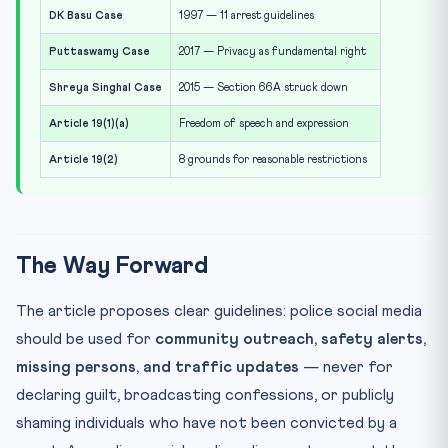
DK Basu Case
1997 — 11 arrest guidelines
Puttaswamy Case
2017 — Privacy as fundamental right
Shreya Singhal Case
2015 — Section 66A struck down
Article 19(1)(a)
Freedom of speech and expression
Article 19(2)
8 grounds for reasonable restrictions
The Way Forward
The article proposes clear guidelines: police social media
should be used for
community outreach, safety alerts,
missing persons, and traffic updates
— never for
declaring guilt, broadcasting confessions, or publicly
shaming individuals who have not been convicted by a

**REQUIRED WORK:** In the entries above, locate every line with the word "Case" and copy it.

**YOUR SOLUTION:**
DK Basu Case
Puttaswamy Case
Shreya Singhal Case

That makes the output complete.